The broker does not respond to each individual resource request from a consumer but rather periodically sends resource lists to the consumers. The consumers cache these resource lists and use them for the selection of suitable providers for Tasklet executions. Instead of sending a resource request to the broker, consumers look up a provider in the cache list and directly send a Tasklet execution request to the selected provider. Figure 6.14 (left) shows the decentralized scheduling with cache lists. While this approach avoids the per-Tasklet communication between consumers and brokers, it also carries some risks. First, the cached lists can easily become outdated as providers might leave the system at any time. Second, if the cache lists are too small, consumers might not find an appropriate provider. Third, the distribution of cache lists might introduce a significant overhead. As a consequence, several trade-offs between overhead and performance emerge (see Figure 6.14 (right)). In the following, we discuss the parameters of this architecture that must be adjusted carefully to guarantee a performant yet lightweight decentralized scheduling.
Size of Cache Lists: Brokers maintain a complete and up-to-date view on their resource pool. To allow for local scheduling decisions, they share this knowledge with the consumers by periodically distributing cache lists. This might result in a
6.3. Decentralized Scheduling 123
large amount of data transfer between the broker and the consumers. To reduce the communication overhead that is used for resource list propagation, consumers only retrieve a subset of this list. As each consumer gets a different share of the complete list, the load can be distributed equally across all providers. However, if the lists become too small, consumers might not be able to find suitable providers and have to send a resource request to the broker.

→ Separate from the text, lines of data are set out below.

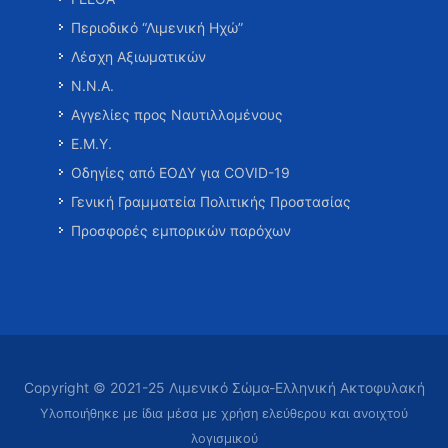
Περιοδικό “Λιμενική Ηχώ”
Λέσχη Αξιωματικών
Ν.Ν.Α.
Αγγελίες προς Ναυτιλλομένους
Ε.Μ.Υ.
Οδηγίες από ΕΟΔΥ για COVID-19
Γενική Γραμματεία Πολιτικής Προστασίας
Προσφορές εμπορικών παρόχων
Copyright © 2021-25 Λιμενικό Σώμα-Ελληνική Ακτοφυλακή
Υλοποιήθηκε με ίδια μέσα με χρήση ελεύθερου και ανοιχτού
λογισμικού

Composition of Cache Lists: Brokers might store multiple properties of each resource provider. Providers may vary in their availability, their hardware, and also in their connectivity. These properties can be used in a context-aware scheduling system. As the broker only forwards a share of the overall provider list to each consumer, the composition of the list might have an impact on the performance of the scheduling decisions. Each Tasklet might have several requirements for execution that only some of the providers fulfill. The composition of the cache lists can be managed in two ways. Providers can be either picked randomly or the mixture of providers can be balanced based on their properties. While the first approach reduces the complexity of creating provider lists, the second approach guarantees a fair propagation of providers to the consumers, which might be more likely to find a suitable provider for the execution of their Tasklets.
Update Intervals: Due to the fact that providers might leave the system at any time, the cached resource lists of the consumers eventually become outdated. Depending on the degree of dynamism, the speed of this process varies. As a result of dynamism, consumers are unable to reach the selected providers. To keep the cache lists up-to-date, brokers periodically send updates to the consumers. The interval of these updates represents another trade-off between up-to-dateness and overhead caused by the propagation. Instead of using fixed intervals, the brokers can monitor the degree of dynamism in the system and adapt the time interval between two updates accordingly. While this approach allows for a context-aware adaptation of the update intervals, the monitoring introduces further overhead.